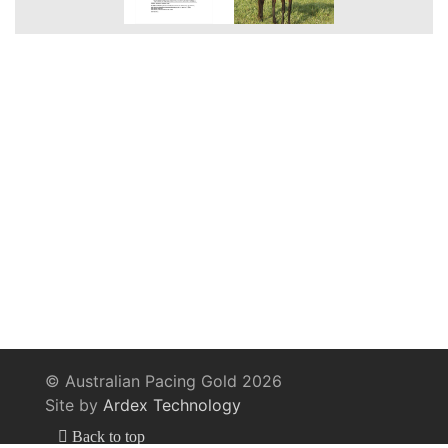
© Australian Pacing Gold 2026
Site by
Ardex Technology
Back to top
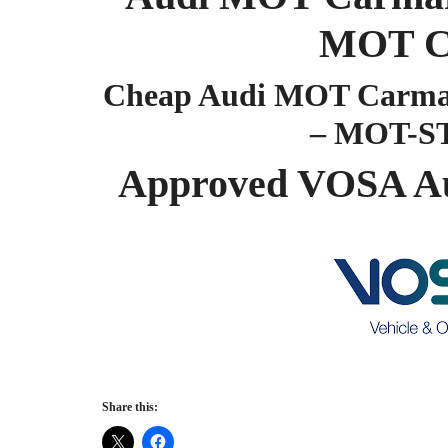
MOT C
Cheap Audi MOT Carmar
– MOT-S
Approved VOSA A
Share this:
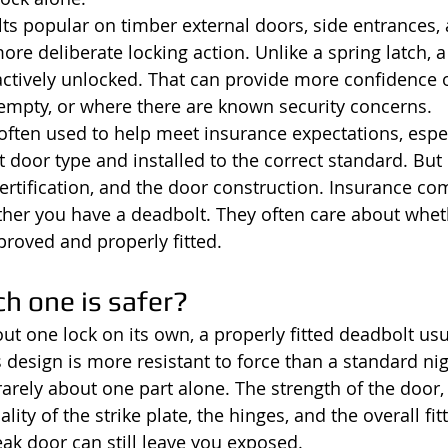
s popular on timber external doors, side entrances,
re deliberate locking action. Unlike a spring latch, a
s actively unlocked. That can provide more confidence 
empty, or where there are known security concerns.
often used to help meet insurance expectations, espe
t door type and installed to the correct standard. But
 certification, and the door construction. Insurance c
her you have a deadbolt. They often care about wheth
proved and properly fitted.
ch one is safer?
out one lock on its own, a properly fitted deadbolt usu
s design is more resistant to force than a standard nig
 rarely about one part alone. The strength of the door,
lity of the strike plate, the hinges, and the overall fitt
ak door can still leave you exposed.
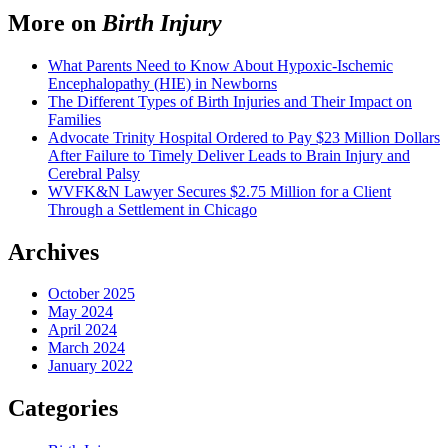
More on
Birth Injury
What Parents Need to Know About Hypoxic-Ischemic
Encephalopathy (HIE) in Newborns
The Different Types of Birth Injuries and Their Impact on
Families
Advocate Trinity Hospital Ordered to Pay $23 Million Dollars
After Failure to Timely Deliver Leads to Brain Injury and
Cerebral Palsy
WVFK&N Lawyer Secures $2.75 Million for a Client
Through a Settlement in Chicago
Archives
October 2025
May 2024
April 2024
March 2024
January 2022
Categories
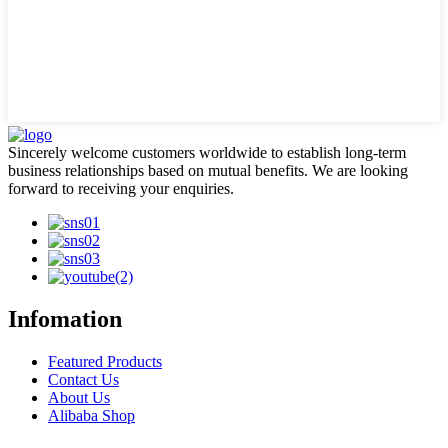
Sincerely welcome customers worldwide to establish long-term
business relationships based on mutual benefits. We are looking
forward to receiving your enquiries.
Infomation
Featured Products
Contact Us
About Us
Alibaba Shop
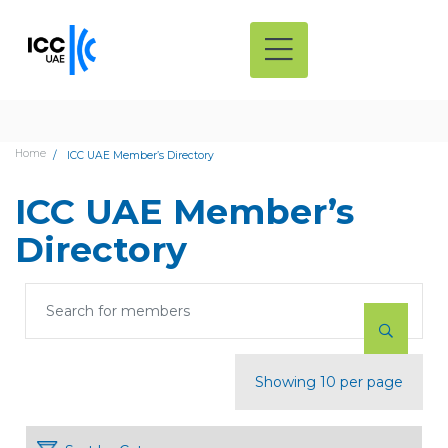
Home
ICC UAE Member’s Directory
ICC UAE Member’s
Directory
Showing 10 per page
++++++++++
* [Work task]: The total of lines in the data that contain "properly" is all you should give.

* [Result of this exercise]: 2